▶ _Data listing_

──────

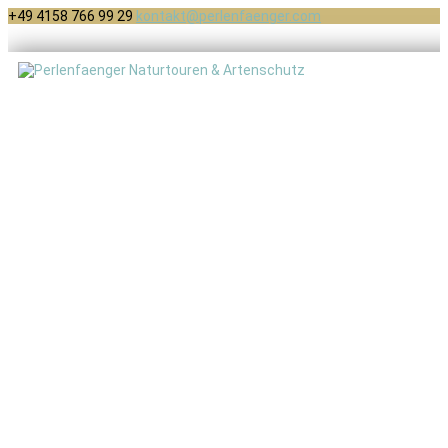
+49 4158 766 99 29
kontakt@perlenfaenger.com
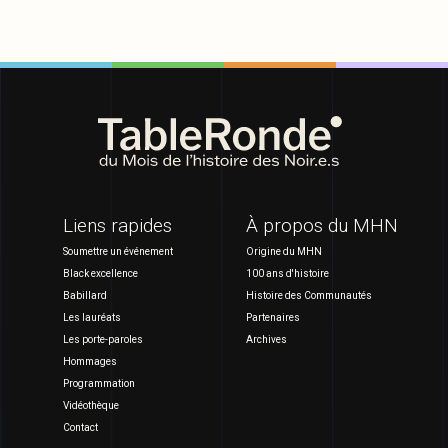
Liens rapides
À propos du MHN
Soumettre un événement
Origine du MHN
Black excellence
100 ans d'histoire
Babillard
Histoire des Communautés
Les lauréats
Partenaires
Les porte-paroles
Archives
Hommages
Programmation
Vidéothèque
Contact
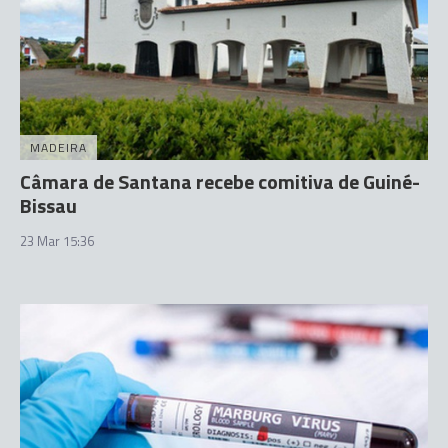
MADEIRA
Câmara de Santana recebe comitiva de Guiné-
Bissau
23 Mar 15:36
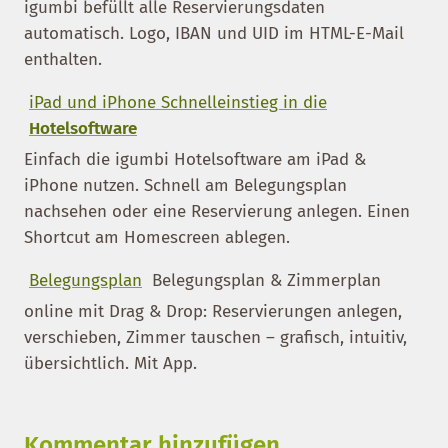
igumbi befüllt alle Reservierungsdaten
automatisch. Logo, IBAN und UID im HTML-E-Mail
enthalten.
iPad und iPhone Schnelleinstieg in die
Hotelsoftware
Einfach die igumbi Hotelsoftware am iPad &
iPhone nutzen. Schnell am Belegungsplan
nachsehen oder eine Reservierung anlegen. Einen
Shortcut am Homescreen ablegen.
Belegungsplan
Belegungsplan & Zimmerplan
online mit Drag & Drop: Reservierungen anlegen,
verschieben, Zimmer tauschen – grafisch, intuitiv,
übersichtlich. Mit App.
Kommentar hinzufügen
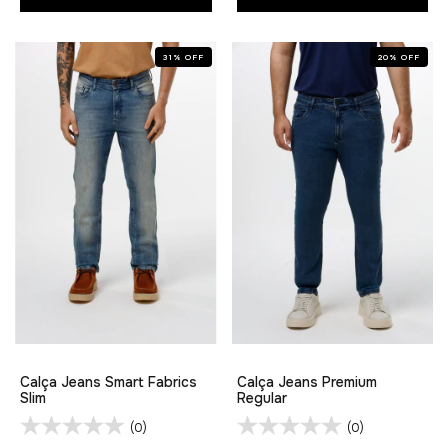
31
%
OFF
20
%
OFF
Calça Jeans Smart Fabrics
Calça Jeans Premium
Slim
Regular
(0)
(0)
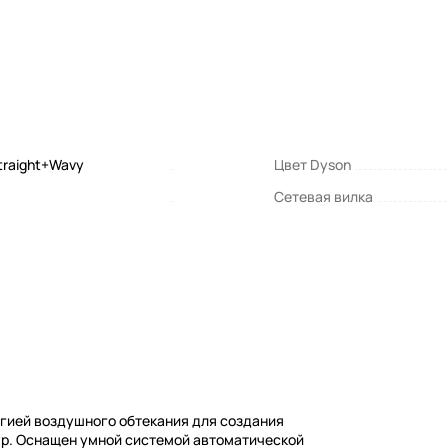
Straight+Wavy
Цвет Dyson
Сетевая вилка
логией воздушного обтекания для создания
ур. Оснащен умной системой автоматической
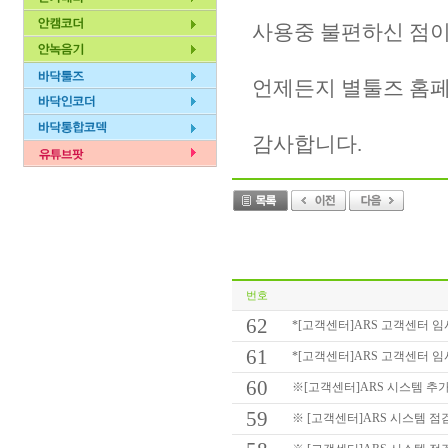
사용중 불편하신 점이
언제든지 별툴즈 홈페
감사합니다.
번호
62
*[고객센터]ARS 고객센터 임시 
61
*[고객센터]ARS 고객센터 임시 
60
※[고객센터]ARS 시스템 추가
59
※ [고객센터]ARS 시스템 점검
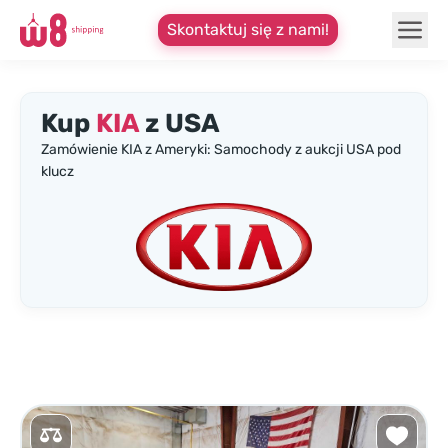
Skontaktuj się z nami!
Kup
KIA
z USA
Zamówienie KIA z Ameryki: Samochody z aukcji USA pod
klucz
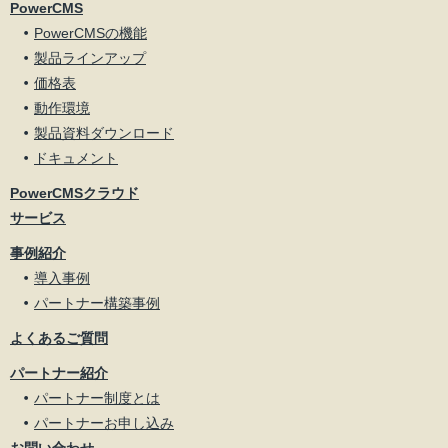
PowerCMS
PowerCMSの機能
製品ラインアップ
価格表
動作環境
製品資料ダウンロード
ドキュメント
PowerCMSクラウド
サービス
事例紹介
導入事例
パートナー構築事例
よくあるご質問
パートナー紹介
パートナー制度とは
パートナーお申し込み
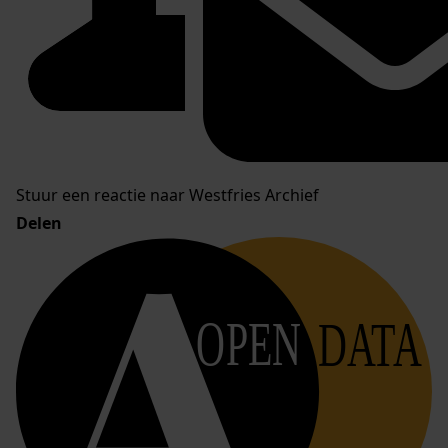
Stuur een reactie naar Westfries Archief
Delen
OPEN
DATA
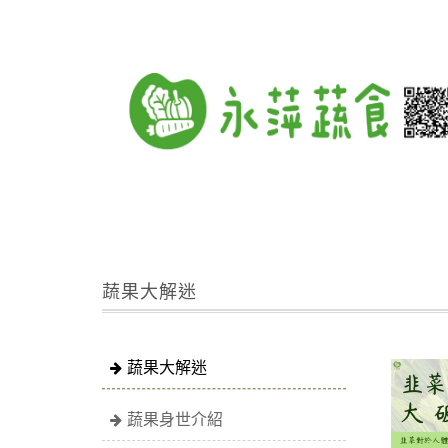
蔬果大解迷
蔬果大解迷
蔬果身世介紹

──────

▶ _Prompt_
Nothing should be printed except the lines from the one with "Shortcut am Homescreen ablegen." through the last line of the listing above, both ends included; please drop the pictures.

▶ _Solution_
Shortcut am Homescreen ablegen.
Belegungsplan
Belegungsplan & Zimmerplan
online mit Drag & Drop: Reservierungen anlegen,
verschieben, Zimmer tauschen – grafisch, intuitiv,
übersichtlich. Mit App.
Kommentar hinzufügen
31
%
OFF
20
%
OFF
Calça Jeans Smart Fabrics
Calça Jeans Premium
Slim
Regular
(0)
(0)
Straight+Wavy
Цвет Dyson
Сетевая вилка
логией воздушного обтекания для создания
ур. Оснащен умной системой автоматической
사용중 불편하신 점이
언제든지 별툴즈 홈페
감사합니다.
번호
62
*[고객센터]ARS 고객센터 임시 
61
*[고객센터]ARS 고객센터 임시 
60
※[고객센터]ARS 시스템 추가
59
※ [고객센터]ARS 시스템 점검
Skontaktuj się z nami!
Kup
KIA
z USA
Zamówienie KIA z Ameryki: Samochody z aukcji USA pod
klucz
PowerCMS
PowerCMSの機能
製品ラインアップ
価格表
動作環境
製品資料ダウンロード
ドキュメント
PowerCMSクラウド
サービス
事例紹介
導入事例
パートナー構築事例
よくあるご質問
パートナー紹介
パートナー制度とは
パートナーお申し込み
Stuur een reactie naar Westfries Archief
Delen
OPEN
DATA
蔬果大解迷
蔬果大解迷
蔬果身世介紹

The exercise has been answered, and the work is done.